In the old days, lawyers would object and then give detailed explanations to the judge about why they believed they were correct. Doing this might encourage the witness to answer one way or another and could create the impression that the attorney is trying to signal the witness to answer the question a particular way.
As much as I would love to ignore my adversary's outburst and to talk right over him, the fact remains that I must give the judge an opportunity to make a legal ruling on my opponent's objections.
Any time an objection is made, the judge must make a legal ruling.
This allows us the opportunity to appeal that ruling if we ultimately lose the case.
It protects our clients' right for a fair and impartial trial.
If the judge ruled incorrectly, then an appellate court might determine that a new trial was warranted because the legal ruling was incorrect.
The judge must make a snap decision about whether or not to allow evidence in or permit an attorney to ask a question in a particular way.
When an appellate court reviews the trial court rulings, some of the judge's decisions may be legally incorrect. If they are incorrect rulings, the appellate court then has to determine whether the ruling was harmless error or affected the outcome of the trial.
You will find that really good trial attorneys who anticipate getting an objection to a particular topic or series of questions will come into court prepared with legal cases to support their position.
This is typically known as a trial brief and is designed to help the trial judge understand what the legal issues are and why he should rule in favor of the person who has now anticipated getting objections from the defense.
Here's how that arises during trial...
Let's say a medical expert is on the witness stand and I am asking my medical expert to give his opinions and conclusions about whether a doctor violated the basic standards of medical care. If I know before trial that the questions I am asking my expert are likely going to be objected to by the defense lawyer because they touch on the ultimate question of who, if anyone, is legally responsible, I'm going to do extensive legal research on this issue.

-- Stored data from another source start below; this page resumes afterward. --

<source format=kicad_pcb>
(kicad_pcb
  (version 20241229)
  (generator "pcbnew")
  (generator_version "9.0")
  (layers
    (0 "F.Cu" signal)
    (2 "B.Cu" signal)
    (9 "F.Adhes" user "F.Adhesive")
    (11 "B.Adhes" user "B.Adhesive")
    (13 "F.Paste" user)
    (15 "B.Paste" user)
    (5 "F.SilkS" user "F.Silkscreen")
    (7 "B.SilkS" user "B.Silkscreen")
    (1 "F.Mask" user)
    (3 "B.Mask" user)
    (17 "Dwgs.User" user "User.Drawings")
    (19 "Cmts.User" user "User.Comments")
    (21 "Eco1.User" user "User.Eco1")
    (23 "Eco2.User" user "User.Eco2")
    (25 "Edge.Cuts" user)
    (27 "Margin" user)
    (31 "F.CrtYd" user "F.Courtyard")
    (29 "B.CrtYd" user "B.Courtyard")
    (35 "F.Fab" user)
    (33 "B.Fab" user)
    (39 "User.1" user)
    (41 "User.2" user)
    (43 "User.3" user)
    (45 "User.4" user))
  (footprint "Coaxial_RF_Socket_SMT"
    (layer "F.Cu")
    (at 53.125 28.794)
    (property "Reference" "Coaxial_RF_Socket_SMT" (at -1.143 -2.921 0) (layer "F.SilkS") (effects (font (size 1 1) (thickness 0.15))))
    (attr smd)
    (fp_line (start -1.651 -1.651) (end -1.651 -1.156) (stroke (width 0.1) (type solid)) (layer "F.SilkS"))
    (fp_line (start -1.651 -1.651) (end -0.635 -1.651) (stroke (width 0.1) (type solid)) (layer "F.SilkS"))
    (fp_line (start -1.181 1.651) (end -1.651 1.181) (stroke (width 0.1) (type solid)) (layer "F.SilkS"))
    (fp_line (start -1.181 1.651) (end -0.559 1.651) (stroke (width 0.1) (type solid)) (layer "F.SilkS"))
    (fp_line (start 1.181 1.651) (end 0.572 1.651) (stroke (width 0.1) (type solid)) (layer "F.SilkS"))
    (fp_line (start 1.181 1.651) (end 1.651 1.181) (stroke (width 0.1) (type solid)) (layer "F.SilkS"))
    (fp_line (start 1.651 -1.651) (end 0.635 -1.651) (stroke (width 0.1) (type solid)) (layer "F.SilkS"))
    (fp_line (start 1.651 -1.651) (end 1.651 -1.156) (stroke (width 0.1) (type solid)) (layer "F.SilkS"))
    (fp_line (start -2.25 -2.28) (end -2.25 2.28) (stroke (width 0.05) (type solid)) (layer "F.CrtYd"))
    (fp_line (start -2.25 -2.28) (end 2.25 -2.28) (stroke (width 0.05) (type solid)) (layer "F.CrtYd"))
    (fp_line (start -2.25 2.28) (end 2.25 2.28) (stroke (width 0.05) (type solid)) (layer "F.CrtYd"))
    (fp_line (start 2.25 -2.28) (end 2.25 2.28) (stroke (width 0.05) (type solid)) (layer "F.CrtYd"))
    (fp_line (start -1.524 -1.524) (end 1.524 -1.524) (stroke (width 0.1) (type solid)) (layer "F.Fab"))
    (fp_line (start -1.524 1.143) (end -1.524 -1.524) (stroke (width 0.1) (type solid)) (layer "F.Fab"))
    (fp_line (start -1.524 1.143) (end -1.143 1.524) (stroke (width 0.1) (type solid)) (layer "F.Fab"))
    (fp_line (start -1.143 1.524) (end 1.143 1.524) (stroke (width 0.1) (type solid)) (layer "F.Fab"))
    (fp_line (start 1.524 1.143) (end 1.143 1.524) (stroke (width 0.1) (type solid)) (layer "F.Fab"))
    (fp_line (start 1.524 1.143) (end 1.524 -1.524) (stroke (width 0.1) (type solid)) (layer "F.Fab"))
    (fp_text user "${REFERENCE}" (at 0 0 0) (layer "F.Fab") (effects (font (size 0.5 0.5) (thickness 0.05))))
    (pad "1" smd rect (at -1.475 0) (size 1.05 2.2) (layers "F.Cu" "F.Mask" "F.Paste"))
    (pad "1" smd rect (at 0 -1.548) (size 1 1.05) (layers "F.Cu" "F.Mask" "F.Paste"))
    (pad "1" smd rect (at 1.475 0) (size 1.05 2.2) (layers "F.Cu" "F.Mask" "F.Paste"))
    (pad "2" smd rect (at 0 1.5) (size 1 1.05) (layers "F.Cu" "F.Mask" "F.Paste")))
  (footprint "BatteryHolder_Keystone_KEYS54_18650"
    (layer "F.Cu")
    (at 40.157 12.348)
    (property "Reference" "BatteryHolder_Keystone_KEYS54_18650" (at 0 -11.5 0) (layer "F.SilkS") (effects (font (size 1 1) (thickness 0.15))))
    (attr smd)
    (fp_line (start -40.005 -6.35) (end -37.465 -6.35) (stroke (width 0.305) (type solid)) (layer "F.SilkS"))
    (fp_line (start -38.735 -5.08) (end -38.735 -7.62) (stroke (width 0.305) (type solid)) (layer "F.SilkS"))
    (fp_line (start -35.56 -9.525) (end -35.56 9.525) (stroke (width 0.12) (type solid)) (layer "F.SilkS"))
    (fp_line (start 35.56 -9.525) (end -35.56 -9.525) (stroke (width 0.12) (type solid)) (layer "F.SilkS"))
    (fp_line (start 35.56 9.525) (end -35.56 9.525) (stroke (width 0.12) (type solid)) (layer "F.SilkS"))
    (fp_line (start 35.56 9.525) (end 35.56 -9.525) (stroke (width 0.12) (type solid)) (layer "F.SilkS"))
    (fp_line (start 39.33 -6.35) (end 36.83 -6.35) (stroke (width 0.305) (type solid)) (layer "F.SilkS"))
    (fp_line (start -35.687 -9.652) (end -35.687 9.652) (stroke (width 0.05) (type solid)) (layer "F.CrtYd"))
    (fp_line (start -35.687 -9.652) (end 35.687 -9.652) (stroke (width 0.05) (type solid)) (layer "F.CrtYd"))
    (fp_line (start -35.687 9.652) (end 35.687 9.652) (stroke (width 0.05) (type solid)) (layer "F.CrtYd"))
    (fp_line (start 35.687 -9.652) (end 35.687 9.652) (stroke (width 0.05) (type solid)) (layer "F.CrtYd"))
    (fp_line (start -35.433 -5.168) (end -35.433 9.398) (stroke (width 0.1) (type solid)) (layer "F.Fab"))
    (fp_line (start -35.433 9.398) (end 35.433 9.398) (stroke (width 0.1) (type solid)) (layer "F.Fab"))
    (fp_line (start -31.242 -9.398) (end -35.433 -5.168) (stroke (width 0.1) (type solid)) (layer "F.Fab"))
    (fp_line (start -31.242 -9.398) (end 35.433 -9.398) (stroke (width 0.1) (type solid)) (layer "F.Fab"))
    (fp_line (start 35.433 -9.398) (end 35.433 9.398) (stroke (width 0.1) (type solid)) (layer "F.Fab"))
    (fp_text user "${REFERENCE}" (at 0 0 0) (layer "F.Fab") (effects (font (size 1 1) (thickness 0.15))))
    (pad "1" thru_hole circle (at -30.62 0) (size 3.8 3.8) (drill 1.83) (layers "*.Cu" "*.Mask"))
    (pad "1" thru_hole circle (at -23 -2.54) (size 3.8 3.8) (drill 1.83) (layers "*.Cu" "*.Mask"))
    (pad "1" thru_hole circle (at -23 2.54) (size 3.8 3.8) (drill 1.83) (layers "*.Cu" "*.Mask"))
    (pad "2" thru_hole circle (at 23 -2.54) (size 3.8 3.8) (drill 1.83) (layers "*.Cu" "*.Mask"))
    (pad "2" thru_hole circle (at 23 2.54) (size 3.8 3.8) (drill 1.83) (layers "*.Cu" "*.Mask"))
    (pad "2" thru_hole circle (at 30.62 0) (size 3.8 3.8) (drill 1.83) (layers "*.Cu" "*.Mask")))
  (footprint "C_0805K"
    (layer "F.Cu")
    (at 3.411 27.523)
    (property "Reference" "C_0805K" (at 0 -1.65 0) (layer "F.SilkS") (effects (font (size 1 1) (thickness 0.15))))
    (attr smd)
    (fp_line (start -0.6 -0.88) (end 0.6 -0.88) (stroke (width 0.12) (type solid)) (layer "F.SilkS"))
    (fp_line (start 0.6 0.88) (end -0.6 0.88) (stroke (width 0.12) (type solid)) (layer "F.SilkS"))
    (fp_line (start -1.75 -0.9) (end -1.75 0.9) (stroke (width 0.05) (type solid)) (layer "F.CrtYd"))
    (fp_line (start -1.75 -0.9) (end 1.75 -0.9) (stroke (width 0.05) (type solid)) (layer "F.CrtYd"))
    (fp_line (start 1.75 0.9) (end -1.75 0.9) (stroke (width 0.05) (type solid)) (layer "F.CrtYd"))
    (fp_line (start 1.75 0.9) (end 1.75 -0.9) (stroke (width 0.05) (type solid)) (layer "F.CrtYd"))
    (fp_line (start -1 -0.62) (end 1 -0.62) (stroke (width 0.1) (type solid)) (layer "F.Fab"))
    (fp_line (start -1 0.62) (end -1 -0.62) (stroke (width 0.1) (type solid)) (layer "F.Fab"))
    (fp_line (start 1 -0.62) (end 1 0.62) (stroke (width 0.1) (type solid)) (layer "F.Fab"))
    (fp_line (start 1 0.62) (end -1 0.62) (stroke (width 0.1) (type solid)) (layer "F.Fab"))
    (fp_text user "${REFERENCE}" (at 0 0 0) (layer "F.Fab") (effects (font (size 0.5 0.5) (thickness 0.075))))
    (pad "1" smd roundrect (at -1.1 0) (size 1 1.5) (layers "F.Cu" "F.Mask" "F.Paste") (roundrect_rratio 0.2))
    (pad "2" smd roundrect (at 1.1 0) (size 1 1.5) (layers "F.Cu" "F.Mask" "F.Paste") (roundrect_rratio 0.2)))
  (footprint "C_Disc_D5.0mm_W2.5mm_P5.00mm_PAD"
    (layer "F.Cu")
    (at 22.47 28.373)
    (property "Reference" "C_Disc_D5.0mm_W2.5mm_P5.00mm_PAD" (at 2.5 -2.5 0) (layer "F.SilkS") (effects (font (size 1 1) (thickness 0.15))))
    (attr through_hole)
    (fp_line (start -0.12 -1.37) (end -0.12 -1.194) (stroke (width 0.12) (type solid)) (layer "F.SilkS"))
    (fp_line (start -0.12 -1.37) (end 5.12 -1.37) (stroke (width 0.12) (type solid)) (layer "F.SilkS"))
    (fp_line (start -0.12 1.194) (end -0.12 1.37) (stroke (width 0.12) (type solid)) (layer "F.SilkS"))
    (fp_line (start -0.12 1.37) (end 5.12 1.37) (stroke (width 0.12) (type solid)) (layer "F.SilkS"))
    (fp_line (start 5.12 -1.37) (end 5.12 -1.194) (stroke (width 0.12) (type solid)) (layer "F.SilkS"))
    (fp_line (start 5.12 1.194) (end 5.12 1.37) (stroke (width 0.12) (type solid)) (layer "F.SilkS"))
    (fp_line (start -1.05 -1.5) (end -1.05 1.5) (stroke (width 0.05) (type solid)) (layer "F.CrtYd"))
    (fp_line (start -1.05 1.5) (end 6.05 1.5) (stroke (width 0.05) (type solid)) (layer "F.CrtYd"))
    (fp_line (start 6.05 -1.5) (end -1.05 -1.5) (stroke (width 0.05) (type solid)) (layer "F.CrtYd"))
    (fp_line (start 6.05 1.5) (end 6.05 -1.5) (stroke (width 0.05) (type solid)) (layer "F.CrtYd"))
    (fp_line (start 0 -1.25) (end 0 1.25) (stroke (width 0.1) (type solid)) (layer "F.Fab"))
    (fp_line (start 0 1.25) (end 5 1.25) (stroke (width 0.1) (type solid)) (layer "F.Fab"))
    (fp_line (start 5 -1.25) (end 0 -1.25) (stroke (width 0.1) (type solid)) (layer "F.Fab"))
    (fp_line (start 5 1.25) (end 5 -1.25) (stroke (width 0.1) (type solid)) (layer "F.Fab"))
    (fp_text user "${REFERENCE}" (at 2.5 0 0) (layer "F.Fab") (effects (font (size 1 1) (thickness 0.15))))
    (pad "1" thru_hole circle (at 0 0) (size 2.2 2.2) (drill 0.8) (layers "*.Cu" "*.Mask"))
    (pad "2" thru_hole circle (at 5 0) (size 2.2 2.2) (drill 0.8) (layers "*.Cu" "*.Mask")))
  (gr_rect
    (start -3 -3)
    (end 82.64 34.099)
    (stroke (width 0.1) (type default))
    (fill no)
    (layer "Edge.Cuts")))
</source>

The legal cases will help me show to the judge why our position is correct and the defense's position is incorrect.
When I begin questioning my witness on this topic and the defense attorney jumps up and yells out “Objection, that's irrelevant,” I will now have the opportunity to explain to the trial judge why we believe the question is proper and I will hand the judge my trial brief complete with cases and legal analysis to support my questioning.
The judge will likely be unable to make a snap decision on whether to allow this information in or not.
He may also allow the defense attorney an opportunity to present his own legal cases in support of their objection.
If the judge allows the defense lawyer time to do this, this issue will likely get pushed off until the following day or later that day.
If the judge then evaluates the case law and determines that I am correct, he will tell the jury that the testimony and the evidence has been allowed. If on the other hand, the judge determines that this testimony should not have been allowed in, he will then give an instruction to the jury letting them know the testimony should not have been allowed in and should play no part in the deliberations. He may actually strike the testimony from the record.
The bottom line is that making objections play a very important part in preserving a client's right for a fair and impartial trial.
If an attorney fails to make an appropriate objection at the time that the infraction occurs, he may actually have waived his right to do so if he tries to ask a higher court to review the judge's legal rulings during trial.